ACM 216. Markov Chains, Discrete Stochastic Processes and Applications. 9 units (3-0-6); second term. Prerequisite: ACM/EE 116 or equivalent. Stable laws, Markov chains, classification of states, ergodicity, von Neumann ergodic theorem, mixing rate, stationary/equilibrium distributions and convergence of Markov chains, Markov chain Monte Carlo and its applications to scientific computing, Metropolis Hastings algorithm, coupling from the past, martingale theory and discrete time martingales, rare events, law of large deviations, Chernoff bounds. Instructor: Candes.

ACM 217. Advanced Topics in Stochastic Analysis. 9 units (3-0-6); third term. Prerequisite: ACM 216 or equivalent. The topic of this course changes from year to year and is expected to cover areas such as stochastic differential equations, stochastic control, statistical estimation and adaptive filtering, empirical processes and large deviation techniques, concentration inequalities and their applications. Examples of selected topics for stochastic differential equations include continuous time Brownian motion, Ito’s calculus, Girsanov theorem, stopping times, and applications of these ideas to mathematical finance and stochastic control. Instructors: van Handel, Bouten.

Ae/ACM 232 abc. Computational Fluid Dynamics. 9 units (3-0-6). For course description, see Aeronautics.

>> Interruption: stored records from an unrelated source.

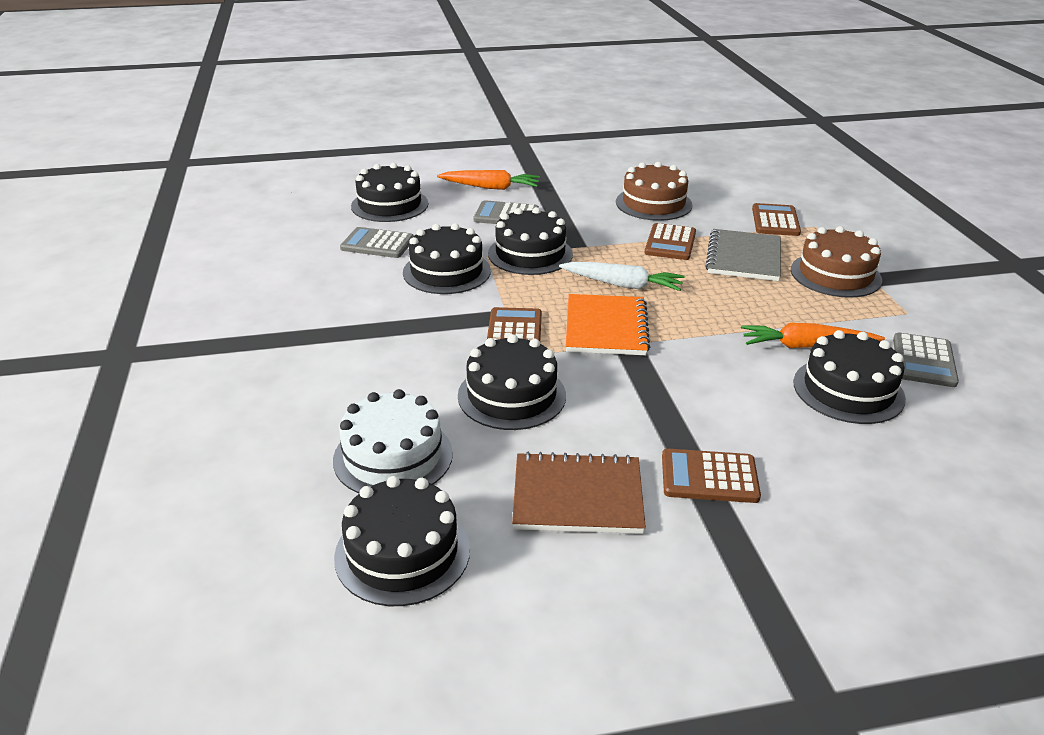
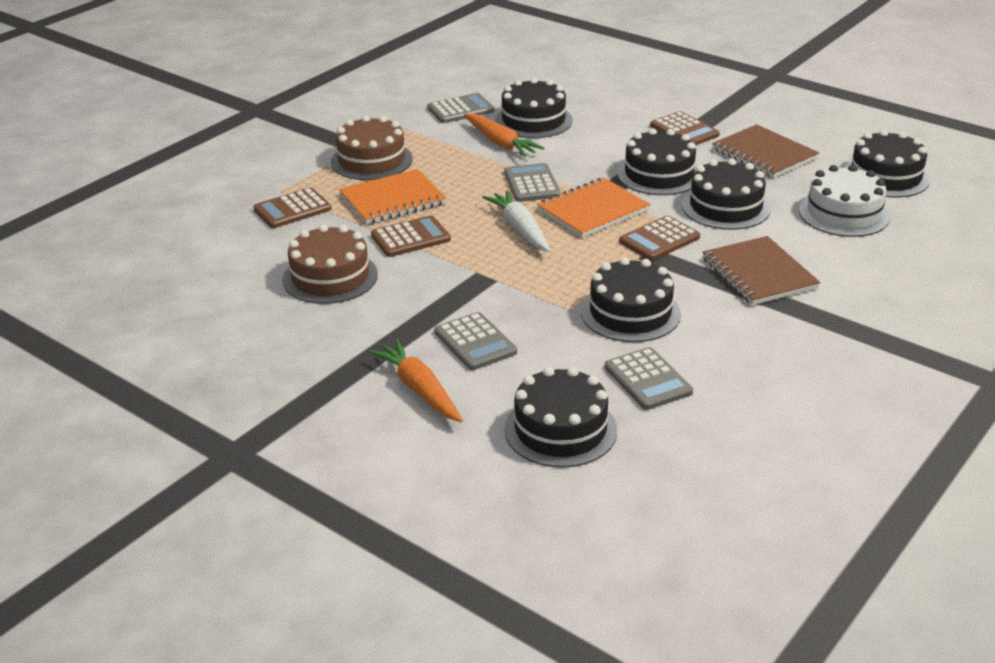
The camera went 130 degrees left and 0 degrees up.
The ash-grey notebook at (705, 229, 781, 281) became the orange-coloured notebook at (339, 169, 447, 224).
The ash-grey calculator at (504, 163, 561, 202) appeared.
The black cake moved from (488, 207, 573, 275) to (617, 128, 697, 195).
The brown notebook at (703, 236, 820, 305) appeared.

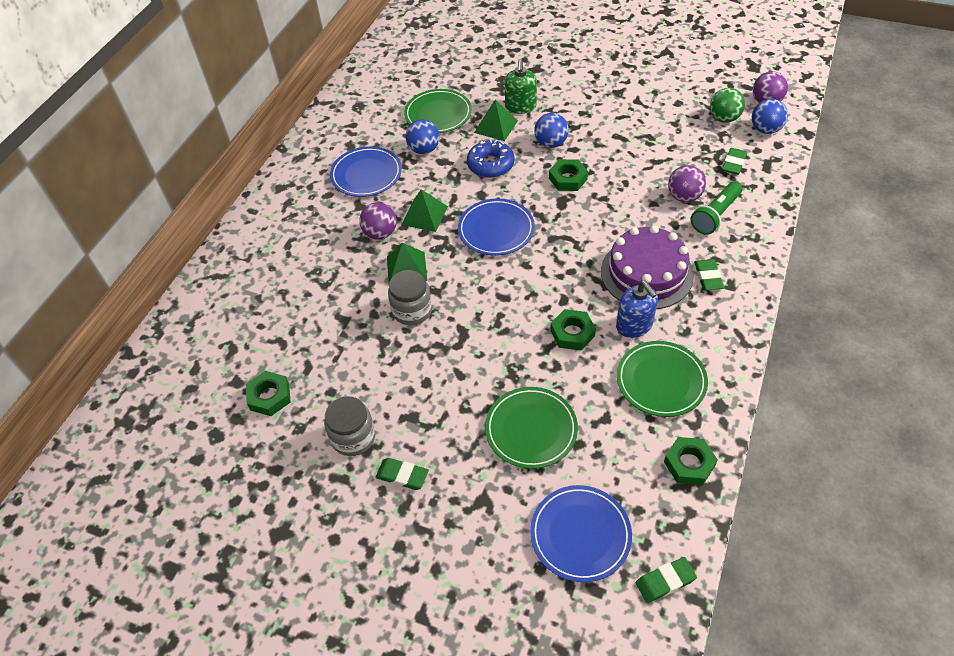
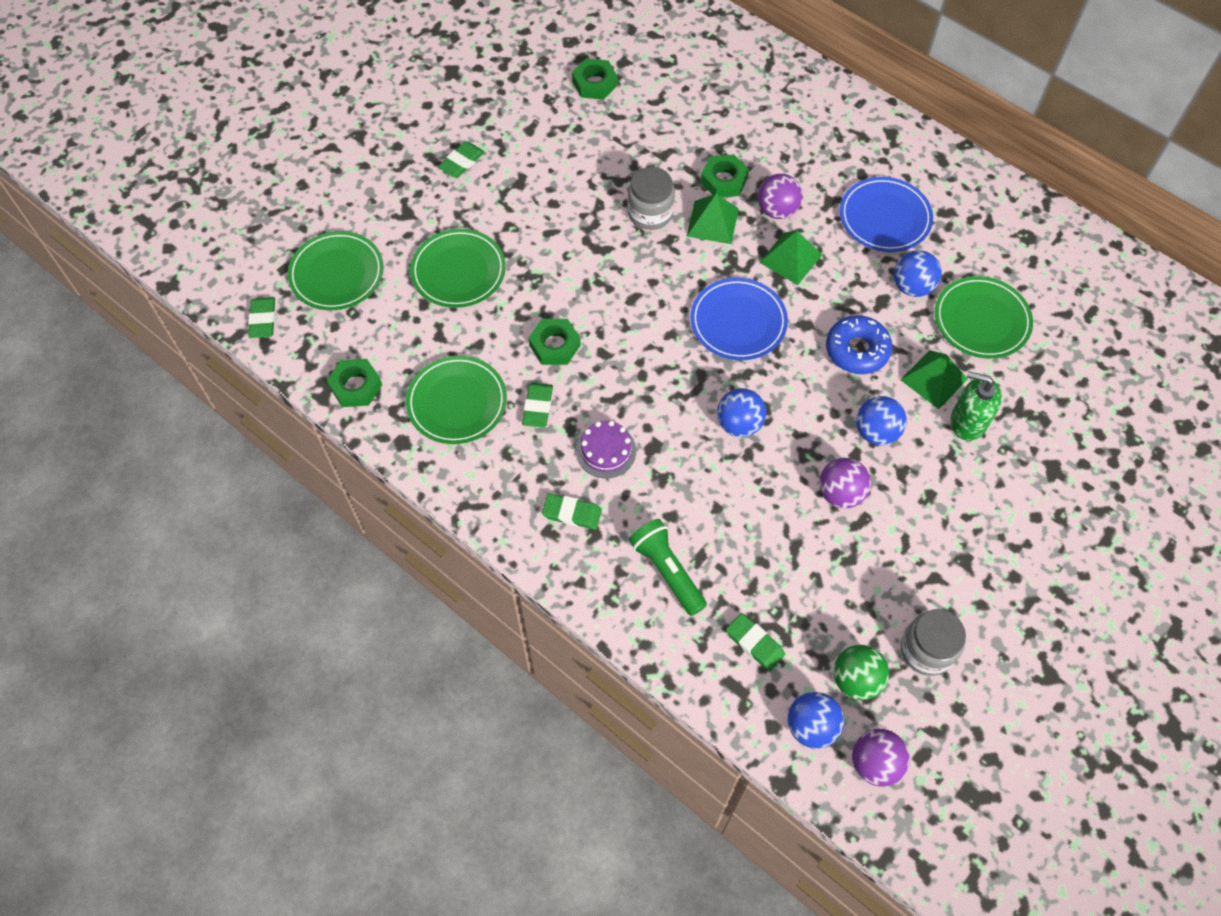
The camera went 105 degrees right and 10 degrees up.
The cobalt plate at (530, 485, 632, 582) became the green plate at (288, 231, 384, 310).
The cobalt soap dispenser at (616, 281, 658, 338) was replaced by the green gum eraser at (522, 383, 553, 428).
The purple cake at (601, 225, 694, 309) changed to 0.52 times the size.
The green nut moved from (549, 159, 588, 191) to (701, 154, 749, 197).
The cobalt sphere at (717, 388, 766, 437) appeared.
The purple sphere moved from (668, 165, 706, 202) to (819, 458, 871, 508).
The ash-grey jam jar moved from (324, 396, 376, 456) to (901, 609, 966, 676).

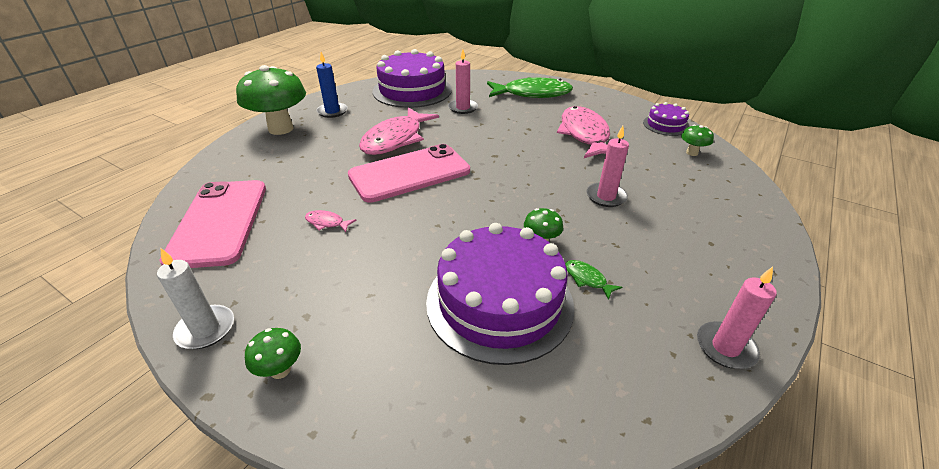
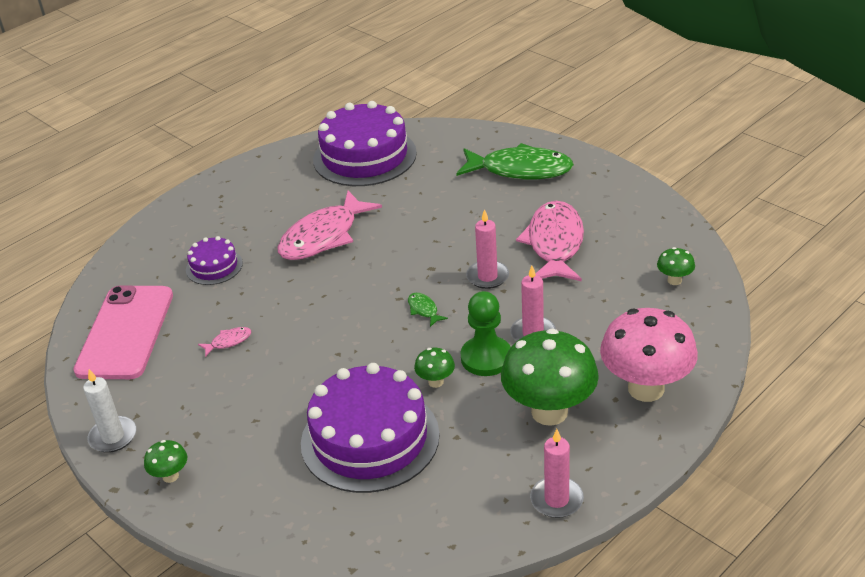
The camera went 15 degrees right and 0 degrees up.
The purple cake moved from (643, 102, 689, 136) to (186, 236, 243, 285).
The rose-pink fish figure at (305, 210, 356, 232) turned 120 degrees clockwise.
The green fish figure moved from (565, 260, 622, 300) to (408, 293, 448, 327).
The green game pawn at (460, 291, 511, 376) appeared.
The rose-pink candle moved from (448, 49, 478, 114) to (466, 209, 509, 289).
The green fungus moved from (236, 65, 306, 135) to (501, 329, 599, 426).
The rose-pink fungus at (600, 308, 698, 402) appeared.
The cobalt candle at (316, 52, 348, 118) disappeared.
The rose-pink mobile phone at (348, 144, 470, 203) disappeared.

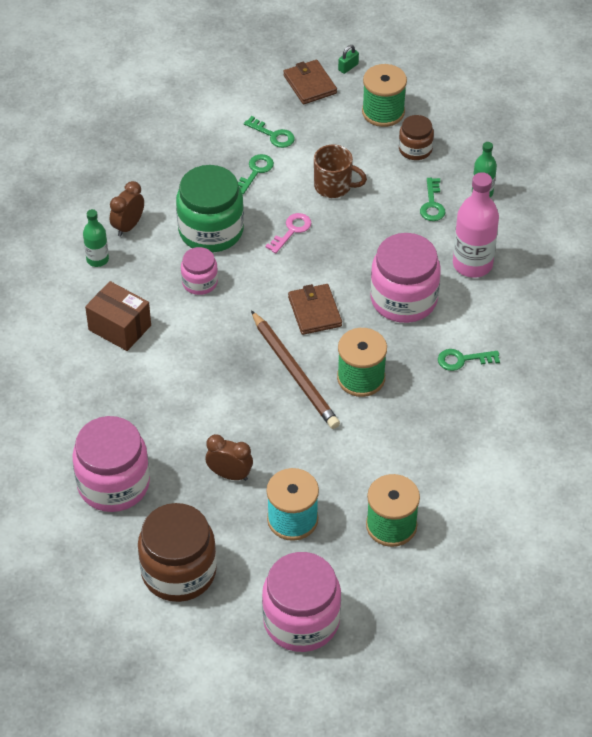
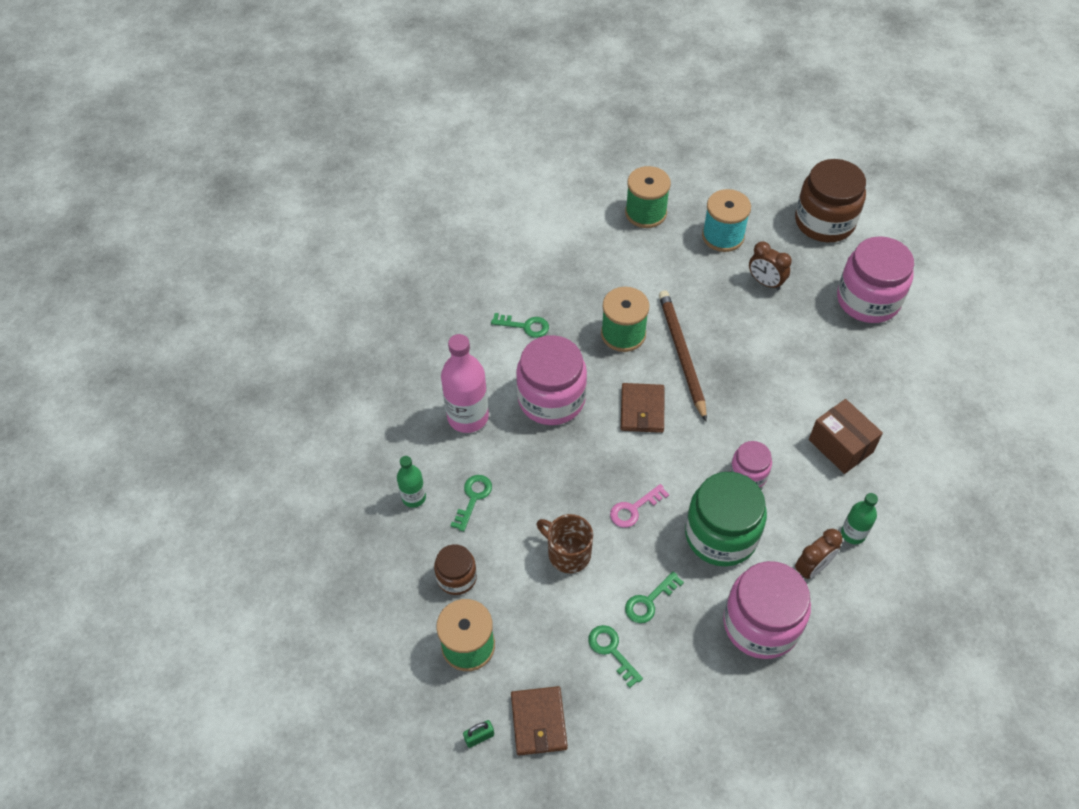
The camera went 160 degrees left and 5 degrees up.
The rose-pink jam jar moved from (262, 552, 341, 652) to (723, 561, 811, 659).

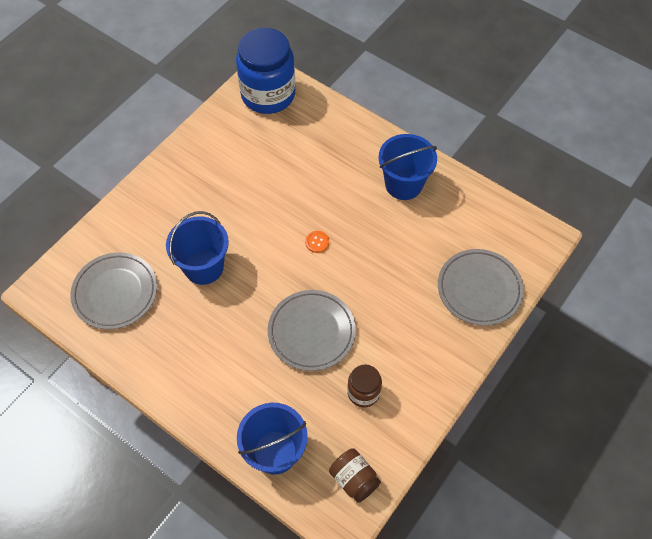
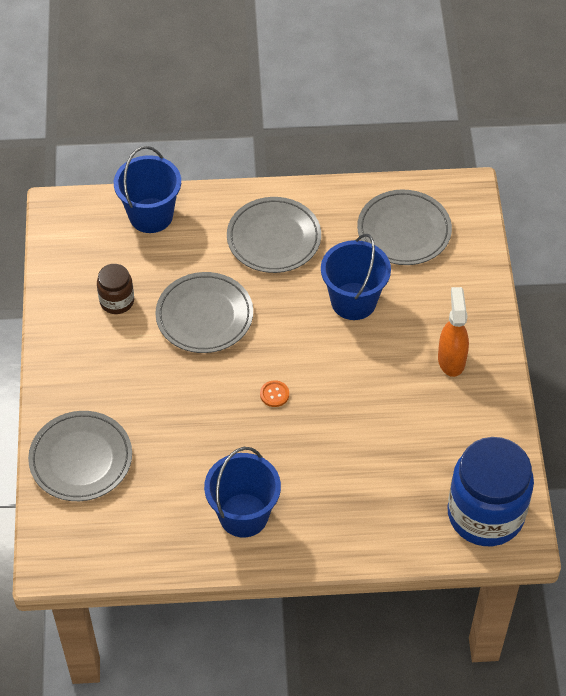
The camera went 140 degrees right and 5 degrees down.
The ash-grey plate at (227, 197, 321, 273) appeared.
The orange-coloured sprayer at (438, 287, 469, 377) appeared.
The brown jam jar at (329, 448, 381, 503) disappeared.

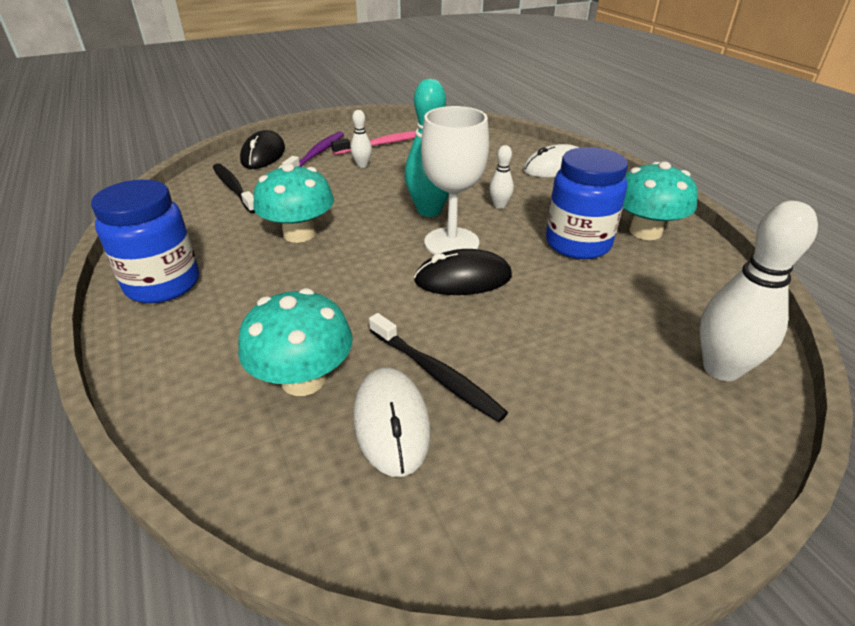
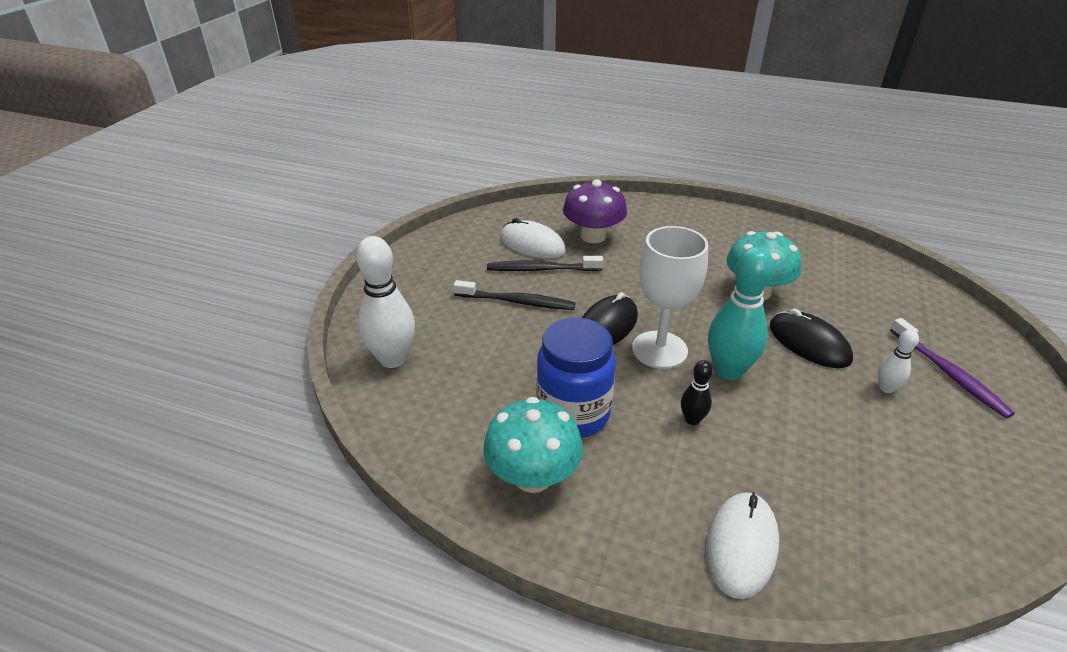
The camera went 135 degrees right and 0 degrees up.
The black tooth brush moved from (213, 164, 255, 214) to (453, 280, 576, 310).
The turquoise fungus at (238, 288, 353, 396) became the purple fungus at (563, 179, 627, 243).
The pure white skittle at (489, 145, 514, 209) became the black skittle at (681, 360, 713, 425).
The black PC mouse moved from (240, 130, 285, 169) to (770, 309, 853, 368).
The cobalt jam jar at (91, 179, 199, 303) disappeared.
The rose-pink tooth brush at (331, 131, 416, 155) disappeared.

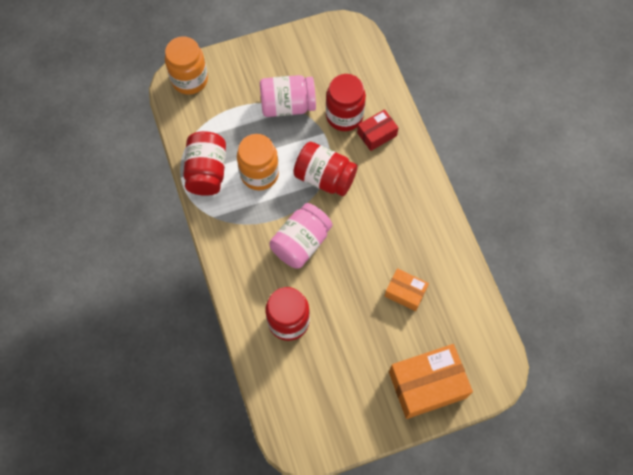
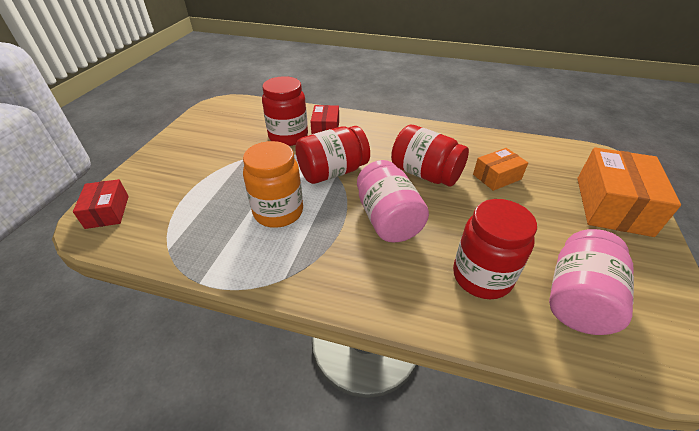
The camera went 55 degrees left and 25 degrees down.
The orange-coloured jam jar at (165, 36, 208, 95) was replaced by the crimson box at (73, 179, 129, 229).
The crimson jam jar moved from (183, 131, 226, 196) to (391, 125, 469, 187).
The rose-pink jam jar moved from (260, 75, 316, 117) to (549, 229, 634, 335).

ACM 256. Special Topics in Applied Mathematics: Large Deviations Techniques and Applications. 9 units (3-0-6); third term. Prerequisites: ACM 101 or equivalent. Large deviations is a very active field of probability theory dealing with rare events, more precisely the asymptotic computation of small probabilities on an exponential scale. Its applications range from statistics, computing, statistical physics, and mathematical finance to DNA analysis, communication, and control. Instructor: Owhadi.

ACM 290 abc. Applied and Computational Mathematics Colloquium. 1 unit (1-0-0); first, second, third terms. A seminar course in applied and computational mathematics. Weekly lectures on current developments are presented by staff members, graduate students, and visiting scientists and engineers. Graded pass/fail only.

ACM 300. Research in Applied and Computational Mathematics. Units by arrangement.